A few of the committee members asked for clarification on how re-opening decisions are being made and raised concerns about business owners not understanding this process, not feeling they are being heard, and that the timing of such decisions as the postponement of indoor dining in Androscoggin, Cumberland and York counties was devastating. Commissioner Johnson explained that the metrics for such decisions are available on their and the Maine CDC website and that they also look at such issues as, the cost of re-opening for the businesses, the number of employees, how many people will likely come to the business, and how will the employees and consumers be kept safe. She apologized for the last minute nature of the indoor dining decision. In response to a question about small businesses being wary of the Federal funding for PPP, the Commissioner said forgivable loans and grants at the state level are being discussed, but she will push people to access the Federal funds first with DECD’s assistance.

Representative Millett asked about general questions about indoor dining, bowling alleys, summer camps and the 14-day quarantine. Commissioner Johnson said that Maine is currently the only New England state allowing any indoor dining. She made clear that the summer camps are open now to Maine residents and July 1st to people from out-of-state and that she would share the regulations with him. She stated she would “get him the dates” related to “indoor entertainment” such as bowling alleys, and repeated that changes to the 14-day quarantine will be announced early next week.

Representative Hubbell asked her if the current situation offered any opportunities for Maine.
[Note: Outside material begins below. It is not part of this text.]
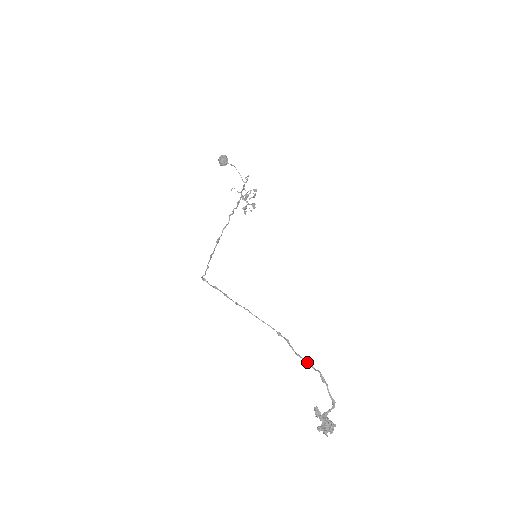
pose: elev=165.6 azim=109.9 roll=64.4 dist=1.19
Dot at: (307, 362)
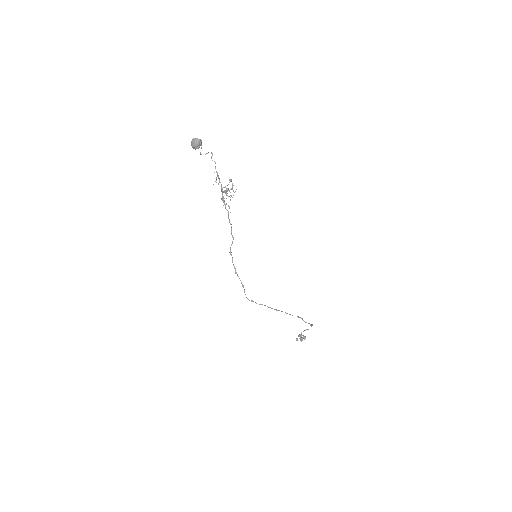
Dot at: occluded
The Commissioner stated that it might offer an opportunity for workers to reskill with workforce training supports.

Business Presentations on Re-opening

The Committee went on to hear from 10 business owners representing at least 10 different businesses, some with multiple locations. These included owners of a candy shop, a restaurant, pharmacies, international foods shop, hunting camps, an innkeeper, a commercial fisherman, a potato farmer, a seedlings and vegetable farmer, and a clothing factory. Only one of these businesses has actually expanded due to being able to pivot in response to the current crisis. The others are all facing very significant losses and the restaurant owner decided on Thursday that she will not be reopening.

The restaurant owner provided very detailed numbers reflecting her reality that she will be sharing in hard copy with the committee. Suggestions for solutions, or attempts to lessen the hardships on business owners, included sales tax and property tax forgiveness, subsidies for rent and utilities, use of the Federal stimulus funds for low or no interest loans to give businesses cash flow, funding for workforce training and healthcare, less restrictive grant funding, access to free technology assistance for on-line sales, investment in broadband statewide, and changing the 14-day quarantine. The innkeeper also made clear that he expects to see a 10-15% decline in sales next year as well. Normally his business fluctuates by only 1-2% a year. All made clear that they expect many businesses within their sectors to close or significantly change how they do business, and that the cost of being open to the public, or to many employees, will be significant.

Before the meeting concluded, Representatives Millett and Keschl expressed concern that the committee has not yet had the opportunity to offer their own solutions or endorse those of others and wanted to know when the committee would begin to do this in preparation for a Special Legislative Session. Representative Gattine agreed with the need for urgency but was vague about when they would meet again. Senator Breen said the committee is not scheduled to meet for two weeks but that the Chairs and Leads should begin meeting with the administration.

There are meetings scheduled next week for the Agriculture, Conservation and Forestry Committee and the Health and Human Services Committee at 9:30 am Thursday and Friday, respectively. The Governor’s Economic Recovery Committee and sub-committees are continuing their work each week until July 15th, and the Consensus Economic Forecasting Committee has two meetings the week of June 22nd, and the Revenue Forecasting Committee is meeting the week of July 26th.